*** Begin section ***

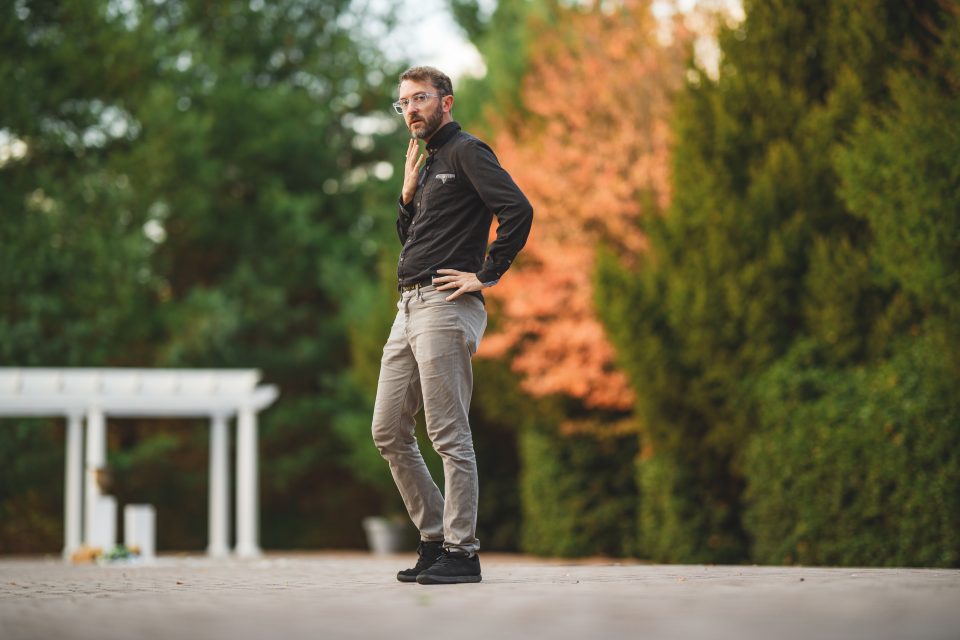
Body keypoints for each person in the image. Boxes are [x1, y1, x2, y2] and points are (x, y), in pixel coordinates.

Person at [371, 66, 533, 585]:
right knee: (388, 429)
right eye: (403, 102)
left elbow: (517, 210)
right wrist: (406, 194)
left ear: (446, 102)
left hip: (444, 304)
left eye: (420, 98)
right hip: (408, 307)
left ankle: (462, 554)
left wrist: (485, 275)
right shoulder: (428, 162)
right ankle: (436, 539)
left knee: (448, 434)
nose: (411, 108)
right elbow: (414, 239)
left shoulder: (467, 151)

*** End section ***

> **What you will do**: When the line containing "left wrist: (485, 275)" is found in the records above, restate it and every later line word for word through the last one, and nothing more.

> **Response to this task**:
left wrist: (485, 275)
right shoulder: (428, 162)
right ankle: (436, 539)
left knee: (448, 434)
nose: (411, 108)
right elbow: (414, 239)
left shoulder: (467, 151)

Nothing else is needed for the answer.